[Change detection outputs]
·····
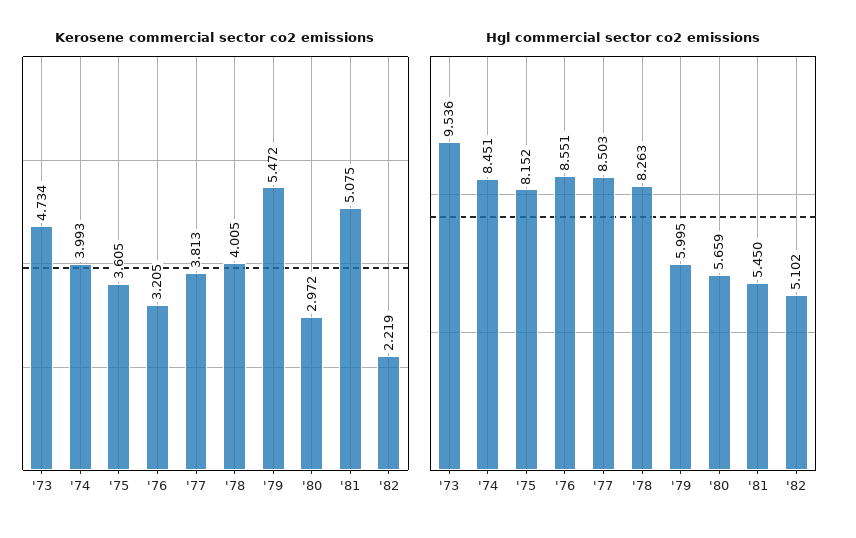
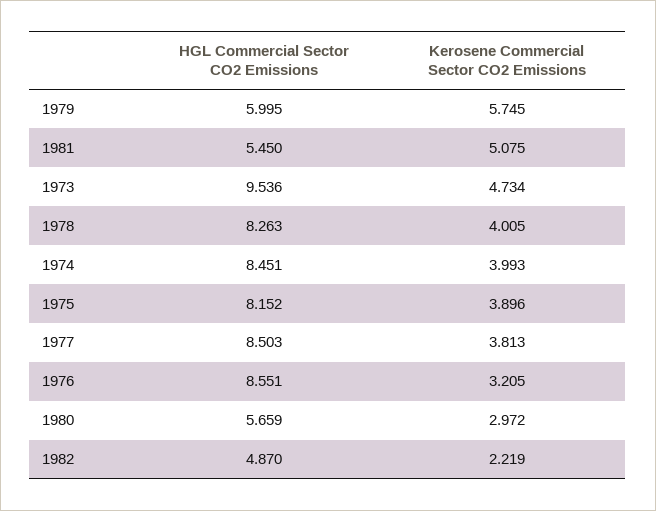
  {
    "Kerosene commercial sector co2 emissions": {
      "'73": 4.734,
      "'74": 3.993,
-     "'75": 3.605,
+     "'75": 3.896,
      "'76": 3.205,
      "'77": 3.813,
      "'78": 4.005,
-     "'79": 5.472,
+     "'79": 5.745,
      "'80": 2.972,
      "'81": 5.075,
      "'82": 2.219
    },
    "Hgl commercial sector co2 emissions": {
      "'73": 9.536,
      "'74": 8.451,
      "'75": 8.152,
      "'76": 8.551,
      "'77": 8.503,
      "'78": 8.263,
      "'79": 5.995,
      "'80": 5.659,
      "'81": 5.45,
-     "'82": 5.102
+     "'82": 4.87
    }
  }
·····
_Your objective:_ Which lines above hold the string "commercial"? Copy every one of them.

_Task response:_
    "Kerosene commercial sector co2 emissions": {
    "Hgl commercial sector co2 emissions": {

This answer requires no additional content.